-- Opening Marker --

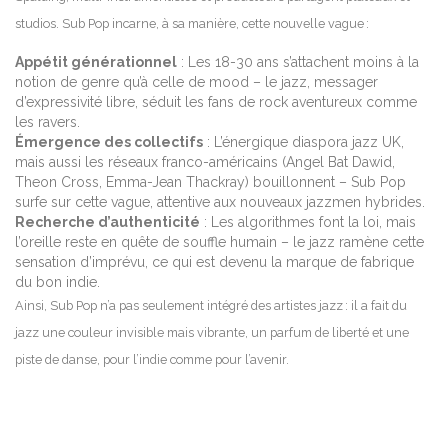
studios. Sub Pop incarne, à sa manière, cette nouvelle vague :
Appétit générationnel
: Les 18-30 ans s’attachent moins à la
notion de genre qu’à celle de mood – le jazz, messager
d’expressivité libre, séduit les fans de rock aventureux comme
les ravers.
Émergence des collectifs
: L’énergique diaspora jazz UK,
mais aussi les réseaux franco-américains (Angel Bat Dawid,
Theon Cross, Emma-Jean Thackray) bouillonnent – Sub Pop
surfe sur cette vague, attentive aux nouveaux jazzmen hybrides.
Recherche d’authenticité
: Les algorithmes font la loi, mais
l’oreille reste en quête de souffle humain – le jazz ramène cette
sensation d’imprévu, ce qui est devenu la marque de fabrique
du bon indie.
Ainsi, Sub Pop n’a pas seulement intégré des artistes jazz : il a fait du
jazz une couleur invisible mais vibrante, un parfum de liberté et une
piste de danse, pour l’indie comme pour l’avenir.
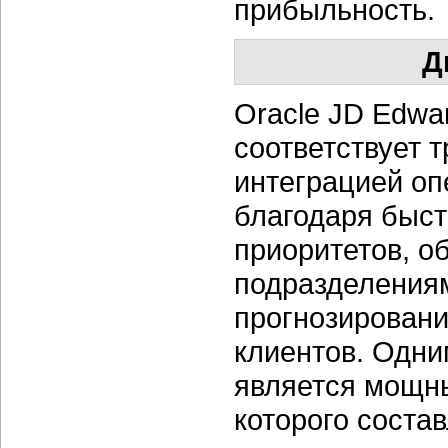
прибыльность.
Д
Oracle JD Edwa
соответствует 
интеграцией оп
благодаря быст
приоритетов, 
подразделениям
прогнозировани
клиентов. Одни
является мощны
которого соста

-- Closing Marker --

REQUEST: Please transcribe each entry exactly and exclude any image it contains.

OUTPUT FOR THIS TASK:
studios. Sub Pop incarne, à sa manière, cette nouvelle vague :
Appétit générationnel
: Les 18-30 ans s’attachent moins à la
notion de genre qu’à celle de mood – le jazz, messager
d’expressivité libre, séduit les fans de rock aventureux comme
les ravers.
Émergence des collectifs
: L’énergique diaspora jazz UK,
mais aussi les réseaux franco-américains (Angel Bat Dawid,
Theon Cross, Emma-Jean Thackray) bouillonnent – Sub Pop
surfe sur cette vague, attentive aux nouveaux jazzmen hybrides.
Recherche d’authenticité
: Les algorithmes font la loi, mais
l’oreille reste en quête de souffle humain – le jazz ramène cette
sensation d’imprévu, ce qui est devenu la marque de fabrique
du bon indie.
Ainsi, Sub Pop n’a pas seulement intégré des artistes jazz : il a fait du
jazz une couleur invisible mais vibrante, un parfum de liberté et une
piste de danse, pour l’indie comme pour l’avenir.
прибыльность.
Д
Oracle JD Edwa
соответствует 
интеграцией оп
благодаря быст
приоритетов, 
подразделениям
прогнозировани
клиентов. Одни
является мощны
которого соста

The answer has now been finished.